In response to:

Cuba: The Human Rights Show from the June 15, 1989 issue

To the Editors:

With respect to Aryeh Neier’s “Cuba: The Human Rights Show” [NYR, June 15], it should be recalled that in an interview published in Playboy, January, 1967, Fidel Castro admitted that there were 20,000 political prisoners in Cuban jails. It is a safe assumption that on a per capita basis, there were more political prisoners in Cuba than in any other country, with the possible exception of the People’s Republic of China.
Sincerely,

Maurice Halperin
Professor Emeritus
Simon Fraser University
Burnaby, British Columbia

Aryeh Neier replies:

In the first paragraph of an article that I published in the July 17, 1986, New York Review, I wrote:

Since Fidel Castro took power in 1959, Cuba has confined large numbers of political prisoners for longer periods than any other country in the world. No one outside Cuba knows how many, but Fidel Castro himself has said publicly that at one time there were as many as fifteen thousand, and he reportedly told one of his biographers that the number was twenty thousand.

I was not aware of the Playboy interview, but as Professor Halperin recalls it, the number mentioned is consistent with what Castro said elsewhere.

To Professor Halperin’s citation of China as a possible per capita competitor with Cuba, I would add Indonesia (where, according to the government, there are 1.4 million surviving ex-political prisoners from the 1960s) and Uruguay (a tiny country of 3 million where 6,000 political prisoners at a time were confined under the military dictatorship of the 1970s and the early 1980s). More recently, South Africa imprisoned about 25,000 at the height of the “emergency” in 1986 and, when the pass laws were in effect, about a quarter of a million persons a year were imprisoned for a few weeks at a time for violations. During the past year, with some 2,600 administrative detentions at one time, the Israeli occupied territories probably had the highest number of political prisoners per capita in the world.

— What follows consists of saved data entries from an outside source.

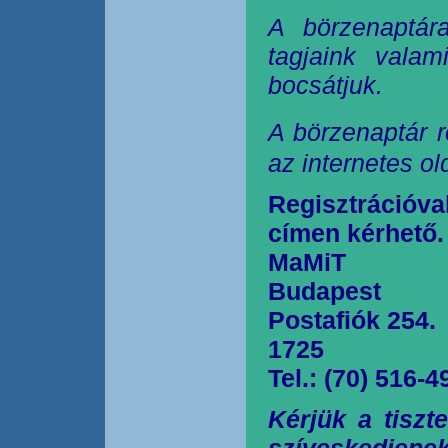
A börzenaptár
tagjaink valam
bocsátjuk.
A börzenaptár r
az internetes o
Regisztrációva
címen kérhető.
MaMiT
Budapest
Postafiók 254.
1725
Tel.: (70) 516-4
Kérjük a tiszt
szíveskedjen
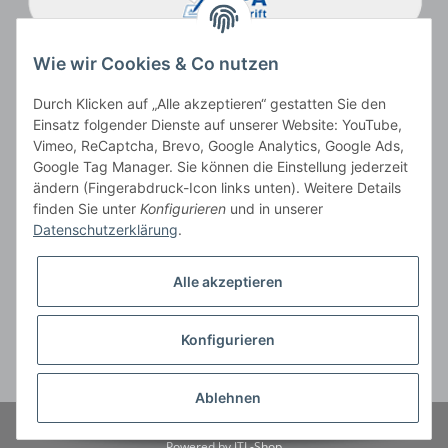
Wie wir Cookies & Co nutzen
Durch Klicken auf „Alle akzeptieren“ gestatten Sie den
Einsatz folgender Dienste auf unserer Website: YouTube,
Vimeo, ReCaptcha, Brevo, Google Analytics, Google Ads,
Google Tag Manager. Sie können die Einstellung jederzeit
ändern (Fingerabdruck-Icon links unten). Weitere Details
Vertrag widerrufen
finden Sie unter
Konfigurieren
und in unserer
Datenschutzerklärung
.
Alle akzeptieren
* Alle Preise inkl. gesetzlicher USt., zzgl.
Versand
, zzgl.
Mindermengenzuschlag
Konfigurieren
Der Gesamtpreis ist abhängig vom Mehrwertsteuersatz des Lieferlandes.
** gilt für Lieferungen innerhalb Deutschlands, Lieferbedingungen für andere
Länder entnehmen Sie bitte der Schaltfläche
Versandinformationen
Ablehnen
© Cit tiernahrung
Powered by
JTL-Shop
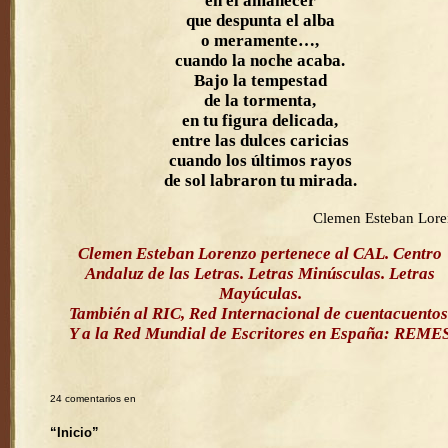
en el amanecer
que despunta el alba
o meramente…,
cuando la noche acaba.
Bajo la tempestad
de la tormenta,
en tu figura delicada,
entre las dulces caricias
cuando los últimos rayos
de sol labraron tu mirada.
Clemen Esteban Lor
Clemen Esteban Lorenzo pertenece al CAL. Centro
Andaluz de las Letras. Letras Minúsculas. Letras
Mayúculas.
También al RIC, Red Internacional de cuentacuentos
Y a la Red Mundial de Escritores en España: REME
24 comentarios en
“Inicio”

Though I think it is important to recall the extent of political imprisonment in Cuba in the 1960s in assessing Fidel Castro’s regime, it is also useful to acknowledge the decline in the number of political prisoners since then in calling attention to the remaining prisoners and to the many other persisting abuses of human rights. That was one of the main points of the article on which Professor Halperin comments.